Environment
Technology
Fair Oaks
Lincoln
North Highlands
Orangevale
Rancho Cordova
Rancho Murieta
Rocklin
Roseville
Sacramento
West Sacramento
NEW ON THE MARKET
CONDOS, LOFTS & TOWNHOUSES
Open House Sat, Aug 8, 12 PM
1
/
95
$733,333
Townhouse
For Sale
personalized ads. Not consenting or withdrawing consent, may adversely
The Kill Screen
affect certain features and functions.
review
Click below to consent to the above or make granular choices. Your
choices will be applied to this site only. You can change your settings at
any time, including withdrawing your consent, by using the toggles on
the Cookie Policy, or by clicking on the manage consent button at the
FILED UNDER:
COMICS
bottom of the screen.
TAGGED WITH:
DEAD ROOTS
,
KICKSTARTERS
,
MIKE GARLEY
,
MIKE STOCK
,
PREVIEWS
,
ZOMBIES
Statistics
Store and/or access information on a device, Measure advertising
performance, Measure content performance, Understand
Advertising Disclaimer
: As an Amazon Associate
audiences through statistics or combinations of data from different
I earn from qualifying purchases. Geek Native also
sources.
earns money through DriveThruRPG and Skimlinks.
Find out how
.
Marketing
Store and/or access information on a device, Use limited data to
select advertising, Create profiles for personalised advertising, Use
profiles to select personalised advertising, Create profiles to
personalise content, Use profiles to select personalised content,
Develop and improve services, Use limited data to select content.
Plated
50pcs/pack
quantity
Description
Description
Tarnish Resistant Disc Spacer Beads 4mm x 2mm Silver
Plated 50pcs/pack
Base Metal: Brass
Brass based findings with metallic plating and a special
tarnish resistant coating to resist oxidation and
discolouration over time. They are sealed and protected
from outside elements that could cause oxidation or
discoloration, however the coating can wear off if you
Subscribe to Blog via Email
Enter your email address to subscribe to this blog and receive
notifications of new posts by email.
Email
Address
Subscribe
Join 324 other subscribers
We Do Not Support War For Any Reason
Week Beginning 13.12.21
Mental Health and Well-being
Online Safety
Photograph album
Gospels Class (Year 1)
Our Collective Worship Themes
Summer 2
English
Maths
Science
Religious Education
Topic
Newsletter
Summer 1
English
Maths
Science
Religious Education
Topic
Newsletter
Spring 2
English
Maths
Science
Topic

> **EXERCISE GOAL**
Every line of the listing, first to last, should be retyped exactly.

> **RESULT FOR THIS EXERCISE**
Environment
Technology
Fair Oaks
Lincoln
North Highlands
Orangevale
Rancho Cordova
Rancho Murieta
Rocklin
Roseville
Sacramento
West Sacramento
NEW ON THE MARKET
CONDOS, LOFTS & TOWNHOUSES
Open House Sat, Aug 8, 12 PM
1
/
95
$733,333
Townhouse
For Sale
personalized ads. Not consenting or withdrawing consent, may adversely
The Kill Screen
affect certain features and functions.
review
Click below to consent to the above or make granular choices. Your
choices will be applied to this site only. You can change your settings at
any time, including withdrawing your consent, by using the toggles on
the Cookie Policy, or by clicking on the manage consent button at the
FILED UNDER:
COMICS
bottom of the screen.
TAGGED WITH:
DEAD ROOTS
,
KICKSTARTERS
,
MIKE GARLEY
,
MIKE STOCK
,
PREVIEWS
,
ZOMBIES
Statistics
Store and/or access information on a device, Measure advertising
performance, Measure content performance, Understand
Advertising Disclaimer
: As an Amazon Associate
audiences through statistics or combinations of data from different
I earn from qualifying purchases. Geek Native also
sources.
earns money through DriveThruRPG and Skimlinks.
Find out how
.
Marketing
Store and/or access information on a device, Use limited data to
select advertising, Create profiles for personalised advertising, Use
profiles to select personalised advertising, Create profiles to
personalise content, Use profiles to select personalised content,
Develop and improve services, Use limited data to select content.
Plated
50pcs/pack
quantity
Description
Description
Tarnish Resistant Disc Spacer Beads 4mm x 2mm Silver
Plated 50pcs/pack
Base Metal: Brass
Brass based findings with metallic plating and a special
tarnish resistant coating to resist oxidation and
discolouration over time. They are sealed and protected
from outside elements that could cause oxidation or
discoloration, however the coating can wear off if you
Subscribe to Blog via Email
Enter your email address to subscribe to this blog and receive
notifications of new posts by email.
Email
Address
Subscribe
Join 324 other subscribers
We Do Not Support War For Any Reason
Week Beginning 13.12.21
Mental Health and Well-being
Online Safety
Photograph album
Gospels Class (Year 1)
Our Collective Worship Themes
Summer 2
English
Maths
Science
Religious Education
Topic
Newsletter
Summer 1
English
Maths
Science
Religious Education
Topic
Newsletter
Spring 2
English
Maths
Science
Topic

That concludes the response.